Glasgow Morning Journal, Saturday 26th July, 1862, p.4.

THE SANDYFORD-PLACE MURDER. 

   It has often been wondered in connection with this crime that the cries and shrieks which are believed to have been uttered by the murdered woman were not heard by any one outside the house, and we have explained that from the absence of families at the coast there happened to be no immediate neighbours to be aroused from their sleep. But was no one in the street or near at hand at the fatal moment? Where was the policeman on the beat? The following documents, submitted to us by the writer, a smart and intelligent young man, give some reason to think that there is one ear-witness of the cries of murder:- 

     (Copy.) 

66 Ropework Lane, Glasgow.      

Monday night, 21st July, 1862.

- _What is being asked_:
Summarize the newspaper article on the Sandyford-Place murder in two sentences.

Source records:
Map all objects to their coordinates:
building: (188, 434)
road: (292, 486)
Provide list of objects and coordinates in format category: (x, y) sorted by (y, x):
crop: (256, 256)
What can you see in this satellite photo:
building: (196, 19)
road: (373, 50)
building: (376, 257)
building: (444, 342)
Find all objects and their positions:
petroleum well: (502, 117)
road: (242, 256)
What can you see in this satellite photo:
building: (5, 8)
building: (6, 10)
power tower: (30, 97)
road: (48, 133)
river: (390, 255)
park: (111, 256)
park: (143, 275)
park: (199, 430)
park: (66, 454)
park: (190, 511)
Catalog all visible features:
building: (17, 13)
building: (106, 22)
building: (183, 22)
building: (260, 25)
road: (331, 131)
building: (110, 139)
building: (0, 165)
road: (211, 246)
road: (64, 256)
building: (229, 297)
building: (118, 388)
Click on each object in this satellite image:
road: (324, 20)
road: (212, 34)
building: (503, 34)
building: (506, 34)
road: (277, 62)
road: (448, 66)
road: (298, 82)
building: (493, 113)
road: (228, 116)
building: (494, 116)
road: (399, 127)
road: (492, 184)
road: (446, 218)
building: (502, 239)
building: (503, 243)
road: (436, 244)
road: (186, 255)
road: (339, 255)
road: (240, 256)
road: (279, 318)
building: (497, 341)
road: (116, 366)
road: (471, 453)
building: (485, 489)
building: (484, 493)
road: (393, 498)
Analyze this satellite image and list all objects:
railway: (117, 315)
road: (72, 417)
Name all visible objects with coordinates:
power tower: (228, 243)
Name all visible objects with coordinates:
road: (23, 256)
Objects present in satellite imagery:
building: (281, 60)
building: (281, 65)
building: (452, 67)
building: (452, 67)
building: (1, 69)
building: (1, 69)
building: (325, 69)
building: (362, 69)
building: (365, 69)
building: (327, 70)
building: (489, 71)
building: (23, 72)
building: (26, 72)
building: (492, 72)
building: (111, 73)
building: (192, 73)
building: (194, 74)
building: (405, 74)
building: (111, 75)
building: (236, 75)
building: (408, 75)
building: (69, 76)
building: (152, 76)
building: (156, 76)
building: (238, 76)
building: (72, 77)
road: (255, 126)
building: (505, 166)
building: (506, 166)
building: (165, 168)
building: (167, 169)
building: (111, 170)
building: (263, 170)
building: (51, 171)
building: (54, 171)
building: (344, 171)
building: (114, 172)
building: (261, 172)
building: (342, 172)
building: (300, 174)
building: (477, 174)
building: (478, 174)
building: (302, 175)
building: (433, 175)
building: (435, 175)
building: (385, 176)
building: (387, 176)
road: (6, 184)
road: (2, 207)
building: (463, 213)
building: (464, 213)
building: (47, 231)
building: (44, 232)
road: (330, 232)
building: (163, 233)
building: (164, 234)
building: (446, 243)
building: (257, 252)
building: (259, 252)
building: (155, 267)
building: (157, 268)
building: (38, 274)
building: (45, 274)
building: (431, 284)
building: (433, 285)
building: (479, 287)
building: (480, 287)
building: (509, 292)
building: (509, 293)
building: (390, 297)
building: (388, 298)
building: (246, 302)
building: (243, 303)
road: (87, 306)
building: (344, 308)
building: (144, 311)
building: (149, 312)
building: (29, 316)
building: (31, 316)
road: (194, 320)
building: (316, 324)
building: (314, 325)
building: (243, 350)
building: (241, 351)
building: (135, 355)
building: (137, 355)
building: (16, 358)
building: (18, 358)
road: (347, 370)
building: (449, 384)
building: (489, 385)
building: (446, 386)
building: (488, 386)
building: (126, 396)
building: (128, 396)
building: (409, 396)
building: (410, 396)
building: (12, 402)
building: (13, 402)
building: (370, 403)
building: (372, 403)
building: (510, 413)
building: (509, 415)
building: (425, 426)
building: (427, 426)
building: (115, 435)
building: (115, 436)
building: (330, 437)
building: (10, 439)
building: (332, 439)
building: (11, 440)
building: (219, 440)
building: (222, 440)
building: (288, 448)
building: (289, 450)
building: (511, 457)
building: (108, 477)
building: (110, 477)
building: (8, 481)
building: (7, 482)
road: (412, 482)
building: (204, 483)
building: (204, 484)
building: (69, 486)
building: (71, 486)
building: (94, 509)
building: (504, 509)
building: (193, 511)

- _Result_:
The article notes that people have wondered why no one outside the house heard the murdered woman's cries, and it repeats that no immediate neighbors were there to be woken because families were away at the coast. It then asks whether anyone was in the street at the time, including the policeman on the beat, and introduces documents from a young writer that suggest there is one ear-witness to the cries of murder.